Marking the centennial of the birth of Bruce Mason - arguably the most significant playwright in our country’s history - two contemporary legends of Aotearoa theatre have created a brilliant homage to his enduring legacy in Every Kind of Weather, coming to Auckland Live’s Herald Theatre (October 6–24).

Director Shane Bosher and actor Stephen Lovatt offer audiences the chance to see two of Mason’s most beloved solo works - The End of the Golden Weather and Not Christmas, but Guy Fawkes - performed in repertory.
 
A prolific writer, Bruce Mason had a unique ability to create spell-binding stories from the regular lives of Kiwis, earning a CBE in 1980 for his contributions. Consistently a champion of the underdog, his works explored identity, difference, and cultural cringe; they took Mason from community halls in Aotearoa’s smallest towns to the Edinburgh Festival. The two works that Shane Bosher has selected for this celebration are both timeless recounts of a boy in his adolescence, and his attempts to find a place in the world.
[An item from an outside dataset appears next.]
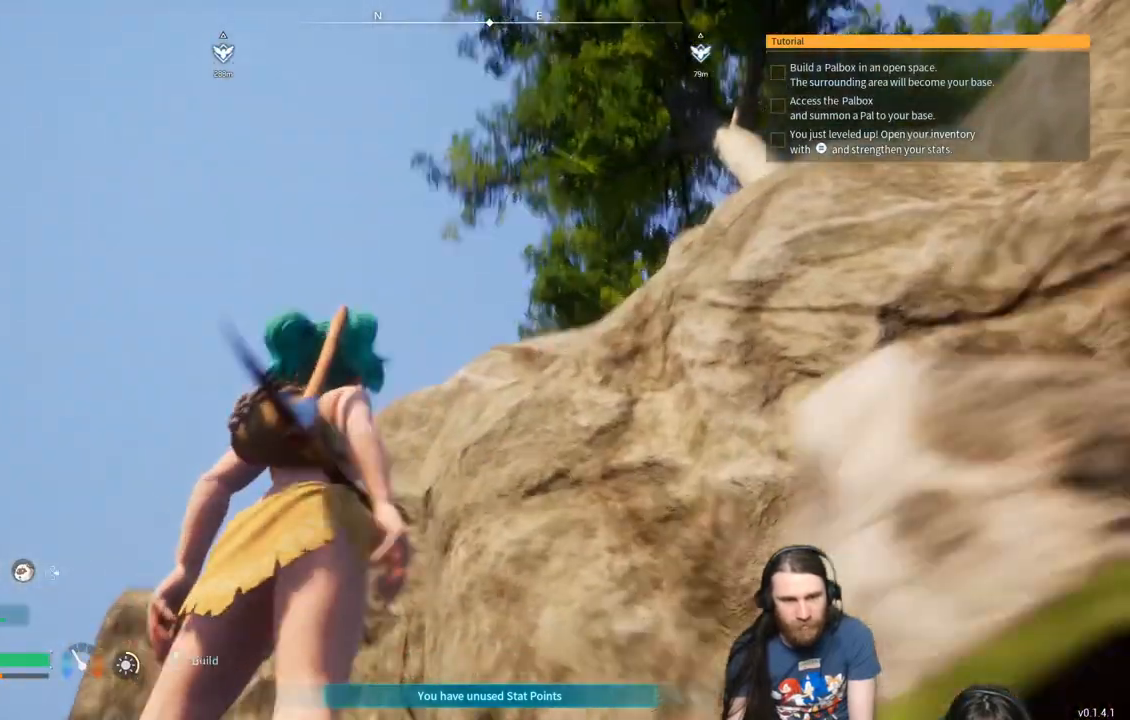
{"dt_ms": 500, "buttons": [], "left_stick": "up", "right_stick": "center", "events": [[233, "right_stick", "center"]]}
The quintessential Kiwi classic, The End of the Golden Weather chronicles the friendship between a 12-year-old boy and the wild-limbed Firpo. Through the boy’s eyes we see the wonder of life on a perfect beach, in a perfect 1930s New Zealand, during a perfect summer. It’s a world of magic and transformation, where anything can happen, and miracles seem possible.

An adolescent boy tries to find his place in an adult-dominated world in Not Christmas, but Guy Fawkes. A richly autobiographical search for self-expression, profound and true, it is a set of variations about over-reaching, cheekily confronting our very own Tall Poppy Syndrome.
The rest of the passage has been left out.